名声という罠を避けるとの考えは『New Adventures…』の中で度々繰り返され、それを除けば爽快感のある「Bittersweet Me」では「この中に囚われるくらいなら、自分の足を食いちぎったほうがいい」とスタイプは認めており、また「Leave」では「僕は行くよ……全てを振り切って行く」と宣言。恐らく、本アルバムで最も空想的な曲である後者は、物思いに沈んだアコギとニール・ヤング風の迸るオルガンで幕を開け、やがてマッコーイーによる車のクラクションのように喚くシンセ・モチーフが混じり、フル・バンドによる破壊的な挽歌へと姿を変えていく。

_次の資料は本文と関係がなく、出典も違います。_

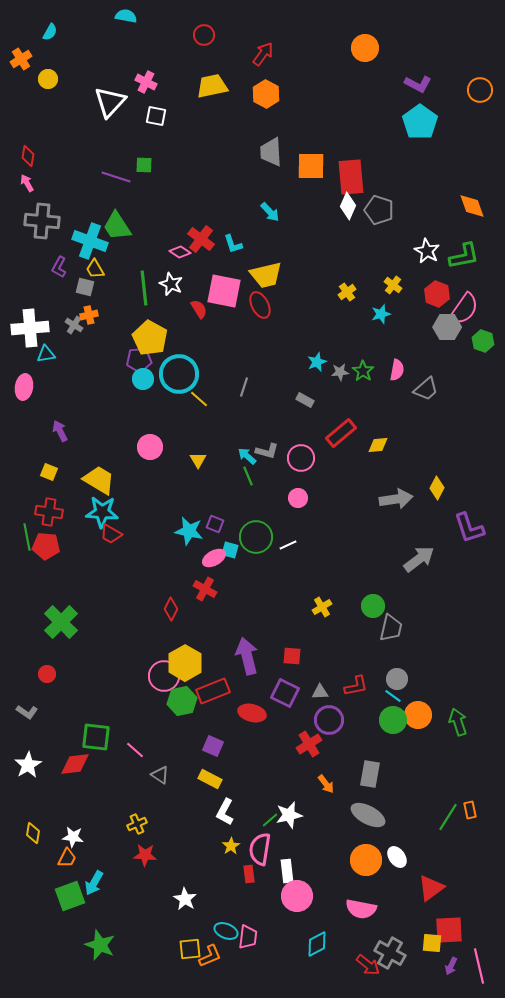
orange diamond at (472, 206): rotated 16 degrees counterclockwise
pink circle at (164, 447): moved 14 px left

『New Adventures…』がアクセルを緩めスピードを落とすことは殆どないが、最終コーナーを回り、息を飲むようなホームストレートを疾走している時が、本作の最も超絶的な瞬間だ。アンフェタミンに駆り立てられたようにスリリングに猛進する「So Fast, So Numb」から、鮮やかな映画音楽風の「Low Desert」へ。後者では、辛辣なスライド・ギターと、本作のジャケットを飾っているモノクロの景色の不毛な雰囲気を音で表現するように、迫り来る乾いた空気感が展開する。しかし、このアルバムの極め付きの絶品曲は、最後の「Electrolite」だ。マイケル・スタイプがハリウッドのアイコン達に捧げた心のこもったトリビュートであり、20世紀全体を一つにし、感動的な別れを告げているこの曲では、マイク・ミルズのエレガントなピアノを中心に構成された、このバンドにとって最も輝かしくも抑制されたパフォーマンスが繰り広げられている。

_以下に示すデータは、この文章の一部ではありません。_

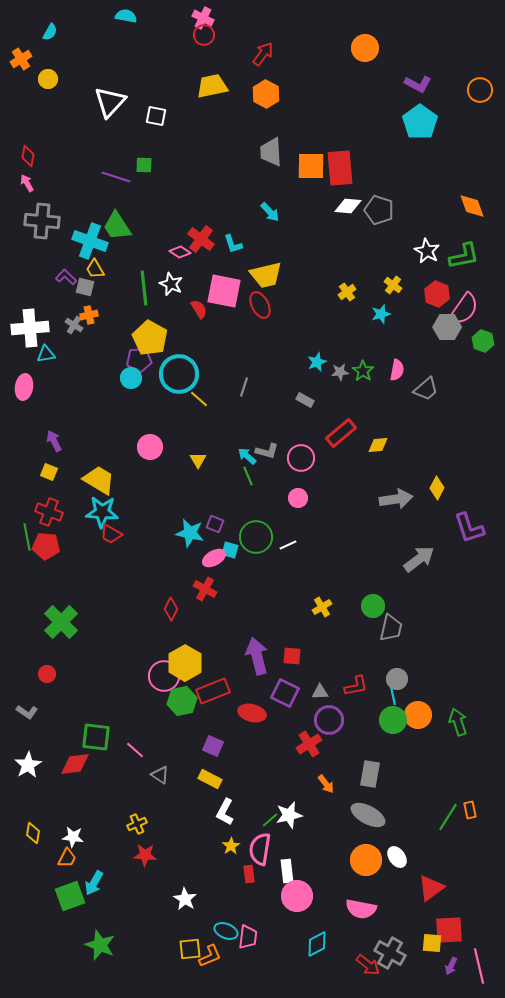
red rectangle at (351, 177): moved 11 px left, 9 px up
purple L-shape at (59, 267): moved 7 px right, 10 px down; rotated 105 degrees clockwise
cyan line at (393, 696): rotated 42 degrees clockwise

一所に落ち着くことのない『New Adventures…』に対し、ローリング・ストーン誌のレビューでは、本作が「R.E.M.にとって最後の作品になり得るかもしれない——もしくは彼らの残りの人生の第一歩に」という、説得力のある提言がなされていた。一方、多くの評論家は、「Electrolite」の中で、マイケル・スタイプが次のような一節で敢えてアルバムを締めくくっている事実を取り上げていた。「僕は恐れてはいない……僕は出て行くよ」と。この一節は、彼のR.E.M.の一員としての活動が残り少ないことを意味すると解釈されていた。

後に明らかになったように、スタイプには仲間から離れる意思は全くなかったが、それにも拘わらず、本作のリリース後、R.E.M.内部の状況には劇的な変化が起きた。まず、バンドがマネージャーのジェファーソン・ホルトと袂を分かったこと(後釜となったのは、長年彼らの法律アドバイザーを務めてきたバーティス・ダウンズ4世)。それから、ビル・ベリーがある爆弾宣言を行ったことだ。1997年10月、次のアルバムに向けたセッションをバンドが開始しようとした時、彼は脱退したいとメンバーに告げたのである。

簡単な決断ではなかったと伝えられるが、何ヶ月にも渡って自分自身と向き合い、マイク・ミルズおよびバーティス・ダウンズと長い話し合いを行った末に、ベリーは脱退を決めた。だがその衝撃的なニュースは、このグループの仲睦まじさを苦境に晒すことになった。R.E.M.は、つまるところ、バンド結成時以来ずっと民主的に運営されており、メンバーが1人でも抜けたらバンドを解散すると、以前から言明していたのだった。

しかしながら、結局のところ、もし自身の脱退によってバンドが解散を決めるなら脱退は撤回すると、ベリーが他のメンバーに告げた。そのためバックとミルズとスタイプは、ベリーの後押しを受け、最終的に3人組として活動を続けることに決めた。それは世界の終わりではなかったかもしれないが、次の『Up』で1998年に再浮上するまで、バンドは改革の期間を経ることを余儀なくされることになる。